Records for this exercise START
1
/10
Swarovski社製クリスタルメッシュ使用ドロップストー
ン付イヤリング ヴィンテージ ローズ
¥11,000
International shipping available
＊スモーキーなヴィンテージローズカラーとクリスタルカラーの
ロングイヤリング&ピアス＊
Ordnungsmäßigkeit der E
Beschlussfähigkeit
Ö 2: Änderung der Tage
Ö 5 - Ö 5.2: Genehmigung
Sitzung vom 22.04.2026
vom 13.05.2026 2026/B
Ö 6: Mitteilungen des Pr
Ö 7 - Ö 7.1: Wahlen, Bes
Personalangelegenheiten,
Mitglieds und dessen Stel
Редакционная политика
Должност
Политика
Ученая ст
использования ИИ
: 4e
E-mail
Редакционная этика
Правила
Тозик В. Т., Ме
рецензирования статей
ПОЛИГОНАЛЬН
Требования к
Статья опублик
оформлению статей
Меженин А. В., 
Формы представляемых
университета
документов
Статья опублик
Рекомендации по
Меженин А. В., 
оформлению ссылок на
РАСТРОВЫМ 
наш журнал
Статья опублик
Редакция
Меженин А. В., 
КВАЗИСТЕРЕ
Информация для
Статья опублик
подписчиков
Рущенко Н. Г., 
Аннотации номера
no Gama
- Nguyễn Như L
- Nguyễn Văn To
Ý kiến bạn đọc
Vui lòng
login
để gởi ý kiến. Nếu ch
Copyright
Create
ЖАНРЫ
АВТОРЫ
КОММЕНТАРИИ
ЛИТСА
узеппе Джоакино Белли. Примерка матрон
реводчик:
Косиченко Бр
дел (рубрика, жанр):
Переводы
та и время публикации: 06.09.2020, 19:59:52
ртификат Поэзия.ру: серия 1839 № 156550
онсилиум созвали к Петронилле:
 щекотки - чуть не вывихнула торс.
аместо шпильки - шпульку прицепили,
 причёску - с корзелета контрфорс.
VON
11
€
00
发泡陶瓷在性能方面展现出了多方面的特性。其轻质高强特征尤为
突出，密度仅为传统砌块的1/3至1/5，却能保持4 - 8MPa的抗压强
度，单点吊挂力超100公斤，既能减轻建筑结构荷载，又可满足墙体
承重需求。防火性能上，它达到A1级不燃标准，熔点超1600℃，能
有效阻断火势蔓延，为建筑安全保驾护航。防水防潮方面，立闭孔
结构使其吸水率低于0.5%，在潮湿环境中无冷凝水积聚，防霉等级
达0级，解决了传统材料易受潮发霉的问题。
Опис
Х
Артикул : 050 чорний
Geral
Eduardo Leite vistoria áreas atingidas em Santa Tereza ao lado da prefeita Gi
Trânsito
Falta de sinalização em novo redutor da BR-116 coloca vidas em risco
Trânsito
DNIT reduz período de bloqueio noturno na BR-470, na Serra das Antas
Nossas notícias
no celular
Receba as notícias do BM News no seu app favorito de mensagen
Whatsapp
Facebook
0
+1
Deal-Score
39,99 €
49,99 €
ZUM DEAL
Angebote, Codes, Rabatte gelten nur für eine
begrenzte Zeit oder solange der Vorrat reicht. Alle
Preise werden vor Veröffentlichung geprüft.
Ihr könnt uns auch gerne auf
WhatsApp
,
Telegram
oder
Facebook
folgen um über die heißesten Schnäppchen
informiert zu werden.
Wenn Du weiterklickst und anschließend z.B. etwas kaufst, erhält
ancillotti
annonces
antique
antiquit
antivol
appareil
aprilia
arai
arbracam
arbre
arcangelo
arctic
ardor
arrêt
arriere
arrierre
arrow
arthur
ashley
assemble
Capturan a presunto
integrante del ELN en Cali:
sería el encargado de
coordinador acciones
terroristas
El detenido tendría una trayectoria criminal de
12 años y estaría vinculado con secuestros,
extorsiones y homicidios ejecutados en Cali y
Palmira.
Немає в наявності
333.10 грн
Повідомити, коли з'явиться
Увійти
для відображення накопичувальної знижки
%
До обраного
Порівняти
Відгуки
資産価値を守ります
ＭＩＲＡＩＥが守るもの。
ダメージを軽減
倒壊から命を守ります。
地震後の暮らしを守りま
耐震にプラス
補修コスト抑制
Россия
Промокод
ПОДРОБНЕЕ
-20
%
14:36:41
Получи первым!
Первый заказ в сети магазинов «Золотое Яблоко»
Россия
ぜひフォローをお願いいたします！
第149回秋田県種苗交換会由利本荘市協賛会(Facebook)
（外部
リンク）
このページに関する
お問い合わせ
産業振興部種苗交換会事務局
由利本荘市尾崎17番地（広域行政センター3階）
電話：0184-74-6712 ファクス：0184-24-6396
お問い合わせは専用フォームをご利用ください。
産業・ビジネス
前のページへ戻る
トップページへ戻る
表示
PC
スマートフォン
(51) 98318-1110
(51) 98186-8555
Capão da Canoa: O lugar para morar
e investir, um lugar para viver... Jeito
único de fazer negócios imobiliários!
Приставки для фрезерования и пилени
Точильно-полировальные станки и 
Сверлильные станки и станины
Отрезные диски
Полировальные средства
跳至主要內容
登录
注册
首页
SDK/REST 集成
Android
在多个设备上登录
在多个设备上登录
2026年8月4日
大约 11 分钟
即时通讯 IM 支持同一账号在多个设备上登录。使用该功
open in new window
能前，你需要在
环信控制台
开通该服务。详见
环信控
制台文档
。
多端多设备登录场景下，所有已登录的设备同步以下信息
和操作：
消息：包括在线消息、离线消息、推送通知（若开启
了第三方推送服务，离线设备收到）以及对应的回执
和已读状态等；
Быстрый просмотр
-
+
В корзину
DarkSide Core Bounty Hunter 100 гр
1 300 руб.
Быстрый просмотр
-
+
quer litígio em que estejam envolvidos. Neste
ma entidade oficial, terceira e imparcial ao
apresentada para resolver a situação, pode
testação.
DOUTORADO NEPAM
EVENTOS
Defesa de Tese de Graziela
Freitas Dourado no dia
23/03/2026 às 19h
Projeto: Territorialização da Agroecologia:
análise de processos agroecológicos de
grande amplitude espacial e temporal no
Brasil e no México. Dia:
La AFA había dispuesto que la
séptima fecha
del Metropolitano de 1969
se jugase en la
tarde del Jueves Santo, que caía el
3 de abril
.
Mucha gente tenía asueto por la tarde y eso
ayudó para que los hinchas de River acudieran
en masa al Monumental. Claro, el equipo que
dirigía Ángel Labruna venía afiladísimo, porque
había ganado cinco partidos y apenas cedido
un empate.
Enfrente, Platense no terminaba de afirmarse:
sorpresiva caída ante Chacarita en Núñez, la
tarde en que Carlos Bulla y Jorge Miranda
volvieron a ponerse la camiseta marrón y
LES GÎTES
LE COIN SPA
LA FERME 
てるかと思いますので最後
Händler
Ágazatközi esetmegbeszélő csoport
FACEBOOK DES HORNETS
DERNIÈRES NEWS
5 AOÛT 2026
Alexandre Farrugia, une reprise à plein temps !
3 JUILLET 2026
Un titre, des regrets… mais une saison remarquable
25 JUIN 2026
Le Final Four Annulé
Records for this exercise END
**Problem description:** Write the entire listing out again, word for word.

**Problem solution:**
1
/10
Swarovski社製クリスタルメッシュ使用ドロップストー
ン付イヤリング ヴィンテージ ローズ
¥11,000
International shipping available
＊スモーキーなヴィンテージローズカラーとクリスタルカラーの
ロングイヤリング&ピアス＊
Ordnungsmäßigkeit der E
Beschlussfähigkeit
Ö 2: Änderung der Tage
Ö 5 - Ö 5.2: Genehmigung
Sitzung vom 22.04.2026
vom 13.05.2026 2026/B
Ö 6: Mitteilungen des Pr
Ö 7 - Ö 7.1: Wahlen, Bes
Personalangelegenheiten,
Mitglieds und dessen Stel
Редакционная политика
Должност
Политика
Ученая ст
использования ИИ
: 4e
E-mail
Редакционная этика
Правила
Тозик В. Т., Ме
рецензирования статей
ПОЛИГОНАЛЬН
Требования к
Статья опублик
оформлению статей
Меженин А. В., 
Формы представляемых
университета
документов
Статья опублик
Рекомендации по
Меженин А. В., 
оформлению ссылок на
РАСТРОВЫМ 
наш журнал
Статья опублик
Редакция
Меженин А. В., 
КВАЗИСТЕРЕ
Информация для
Статья опублик
подписчиков
Рущенко Н. Г., 
Аннотации номера
no Gama
- Nguyễn Như L
- Nguyễn Văn To
Ý kiến bạn đọc
Vui lòng
login
để gởi ý kiến. Nếu ch
Copyright
Create
ЖАНРЫ
АВТОРЫ
КОММЕНТАРИИ
ЛИТСА
узеппе Джоакино Белли. Примерка матрон
реводчик:
Косиченко Бр
дел (рубрика, жанр):
Переводы
та и время публикации: 06.09.2020, 19:59:52
ртификат Поэзия.ру: серия 1839 № 156550
онсилиум созвали к Петронилле:
 щекотки - чуть не вывихнула торс.
аместо шпильки - шпульку прицепили,
 причёску - с корзелета контрфорс.
VON
11
€
00
发泡陶瓷在性能方面展现出了多方面的特性。其轻质高强特征尤为
突出，密度仅为传统砌块的1/3至1/5，却能保持4 - 8MPa的抗压强
度，单点吊挂力超100公斤，既能减轻建筑结构荷载，又可满足墙体
承重需求。防火性能上，它达到A1级不燃标准，熔点超1600℃，能
有效阻断火势蔓延，为建筑安全保驾护航。防水防潮方面，立闭孔
结构使其吸水率低于0.5%，在潮湿环境中无冷凝水积聚，防霉等级
达0级，解决了传统材料易受潮发霉的问题。
Опис
Х
Артикул : 050 чорний
Geral
Eduardo Leite vistoria áreas atingidas em Santa Tereza ao lado da prefeita Gi
Trânsito
Falta de sinalização em novo redutor da BR-116 coloca vidas em risco
Trânsito
DNIT reduz período de bloqueio noturno na BR-470, na Serra das Antas
Nossas notícias
no celular
Receba as notícias do BM News no seu app favorito de mensagen
Whatsapp
Facebook
0
+1
Deal-Score
39,99 €
49,99 €
ZUM DEAL
Angebote, Codes, Rabatte gelten nur für eine
begrenzte Zeit oder solange der Vorrat reicht. Alle
Preise werden vor Veröffentlichung geprüft.
Ihr könnt uns auch gerne auf
WhatsApp
,
Telegram
oder
Facebook
folgen um über die heißesten Schnäppchen
informiert zu werden.
Wenn Du weiterklickst und anschließend z.B. etwas kaufst, erhält
ancillotti
annonces
antique
antiquit
antivol
appareil
aprilia
arai
arbracam
arbre
arcangelo
arctic
ardor
arrêt
arriere
arrierre
arrow
arthur
ashley
assemble
Capturan a presunto
integrante del ELN en Cali:
sería el encargado de
coordinador acciones
terroristas
El detenido tendría una trayectoria criminal de
12 años y estaría vinculado con secuestros,
extorsiones y homicidios ejecutados en Cali y
Palmira.
Немає в наявності
333.10 грн
Повідомити, коли з'явиться
Увійти
для відображення накопичувальної знижки
%
До обраного
Порівняти
Відгуки
資産価値を守ります
ＭＩＲＡＩＥが守るもの。
ダメージを軽減
倒壊から命を守ります。
地震後の暮らしを守りま
耐震にプラス
補修コスト抑制
Россия
Промокод
ПОДРОБНЕЕ
-20
%
14:36:41
Получи первым!
Первый заказ в сети магазинов «Золотое Яблоко»
Россия
ぜひフォローをお願いいたします！
第149回秋田県種苗交換会由利本荘市協賛会(Facebook)
（外部
リンク）
このページに関する
お問い合わせ
産業振興部種苗交換会事務局
由利本荘市尾崎17番地（広域行政センター3階）
電話：0184-74-6712 ファクス：0184-24-6396
お問い合わせは専用フォームをご利用ください。
産業・ビジネス
前のページへ戻る
トップページへ戻る
表示
PC
スマートフォン
(51) 98318-1110
(51) 98186-8555
Capão da Canoa: O lugar para morar
e investir, um lugar para viver... Jeito
único de fazer negócios imobiliários!
Приставки для фрезерования и пилени
Точильно-полировальные станки и 
Сверлильные станки и станины
Отрезные диски
Полировальные средства
跳至主要內容
登录
注册
首页
SDK/REST 集成
Android
在多个设备上登录
在多个设备上登录
2026年8月4日
大约 11 分钟
即时通讯 IM 支持同一账号在多个设备上登录。使用该功
open in new window
能前，你需要在
环信控制台
开通该服务。详见
环信控
制台文档
。
多端多设备登录场景下，所有已登录的设备同步以下信息
和操作：
消息：包括在线消息、离线消息、推送通知（若开启
了第三方推送服务，离线设备收到）以及对应的回执
和已读状态等；
Быстрый просмотр
-
+
В корзину
DarkSide Core Bounty Hunter 100 гр
1 300 руб.
Быстрый просмотр
-
+
quer litígio em que estejam envolvidos. Neste
ma entidade oficial, terceira e imparcial ao
apresentada para resolver a situação, pode
testação.
DOUTORADO NEPAM
EVENTOS
Defesa de Tese de Graziela
Freitas Dourado no dia
23/03/2026 às 19h
Projeto: Territorialização da Agroecologia:
análise de processos agroecológicos de
grande amplitude espacial e temporal no
Brasil e no México. Dia:
La AFA había dispuesto que la
séptima fecha
del Metropolitano de 1969
se jugase en la
tarde del Jueves Santo, que caía el
3 de abril
.
Mucha gente tenía asueto por la tarde y eso
ayudó para que los hinchas de River acudieran
en masa al Monumental. Claro, el equipo que
dirigía Ángel Labruna venía afiladísimo, porque
había ganado cinco partidos y apenas cedido
un empate.
Enfrente, Platense no terminaba de afirmarse:
sorpresiva caída ante Chacarita en Núñez, la
tarde en que Carlos Bulla y Jorge Miranda
volvieron a ponerse la camiseta marrón y
LES GÎTES
LE COIN SPA
LA FERME 
てるかと思いますので最後
Händler
Ágazatközi esetmegbeszélő csoport
FACEBOOK DES HORNETS
DERNIÈRES NEWS
5 AOÛT 2026
Alexandre Farrugia, une reprise à plein temps !
3 JUILLET 2026
Un titre, des regrets… mais une saison remarquable
25 JUIN 2026
Le Final Four Annulé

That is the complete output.